Исступленным воплем:
— Клянемся! — отвечала толпа и клинки сверкнули в воздухе.
— Не сердись на него, — улыбался Ибн-Саид. Ты видишь, меня он обругал нищим, тебя — богатым. Этим фанатикам угодить трудно, и, совершив краткую молитву, король направился к выходу.
Войдя в бедную комнату, сел на жесткую подушку и, усадив Зейнаба, выслал ад'ютанта из комнаты.
— Говори, сын мой!
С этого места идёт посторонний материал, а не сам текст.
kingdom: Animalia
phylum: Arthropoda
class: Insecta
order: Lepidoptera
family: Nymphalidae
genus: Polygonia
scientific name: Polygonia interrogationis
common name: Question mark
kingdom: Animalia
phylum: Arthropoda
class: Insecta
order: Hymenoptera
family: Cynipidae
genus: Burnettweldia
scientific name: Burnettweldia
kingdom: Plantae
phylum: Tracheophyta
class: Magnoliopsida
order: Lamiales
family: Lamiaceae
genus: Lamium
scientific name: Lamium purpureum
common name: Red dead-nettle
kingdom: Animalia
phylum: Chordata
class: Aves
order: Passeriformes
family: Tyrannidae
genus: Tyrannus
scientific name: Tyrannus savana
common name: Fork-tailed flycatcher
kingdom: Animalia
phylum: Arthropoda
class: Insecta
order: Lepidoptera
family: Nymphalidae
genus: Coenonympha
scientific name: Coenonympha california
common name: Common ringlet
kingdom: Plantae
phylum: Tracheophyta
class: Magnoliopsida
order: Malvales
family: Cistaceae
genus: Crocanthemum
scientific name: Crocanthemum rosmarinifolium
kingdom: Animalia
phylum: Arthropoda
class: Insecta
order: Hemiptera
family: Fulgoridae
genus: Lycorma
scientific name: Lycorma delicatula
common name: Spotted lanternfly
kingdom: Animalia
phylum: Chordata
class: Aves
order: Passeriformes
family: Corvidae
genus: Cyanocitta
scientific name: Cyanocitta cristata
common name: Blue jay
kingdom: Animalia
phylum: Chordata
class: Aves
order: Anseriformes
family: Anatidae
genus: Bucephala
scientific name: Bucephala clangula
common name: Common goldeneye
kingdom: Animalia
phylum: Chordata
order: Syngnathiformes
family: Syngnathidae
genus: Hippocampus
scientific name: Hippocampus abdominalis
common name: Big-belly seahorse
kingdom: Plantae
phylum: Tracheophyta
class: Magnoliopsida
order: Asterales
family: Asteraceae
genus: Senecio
Я слушаю, — сказал он.
— Мне нечего говорить, — печально опустив голову сказал Зейнаб. — Тайны моего короля носит ветер по всем пустыням.
— Мне тебя очень жаль, — сказал Ибн Саид, — я люблю храбрых. Говорят, твои семейные дела тоже совсем плохи.
В его голосе было искреннее участие и Зейнаб с благодарностью посмотрел на него.
— Ты великий человек, Ибн Саид, — сказал он, — даже маленькую песчинку видишь ты во время самума.
— Утешься и ложись спать, сын мой, — перебил его Ибн Саид, — только не жалуйся, что подушки жесткие. — Глаза его засветились лукавством и он продолжал: — Я так много денег отдал англичанам за пушки, которые скоро будут около Таифа, что у меня ничего не осталось на шелковые одеяла.
Зейнаб слушал, потрясенный таким беспримерным предательством англичан, а Ибн Саид встал и с усмешкой добавил:
— Да скажи когда нибудь Гуссейну, чтобы он меньше верил бедуинам. Они слишком любят золото. — И, бросив ласковым голосом эту последнюю страшную угрозу мраморным дворцам Таифа, Ибн Саид вышел из комнаты.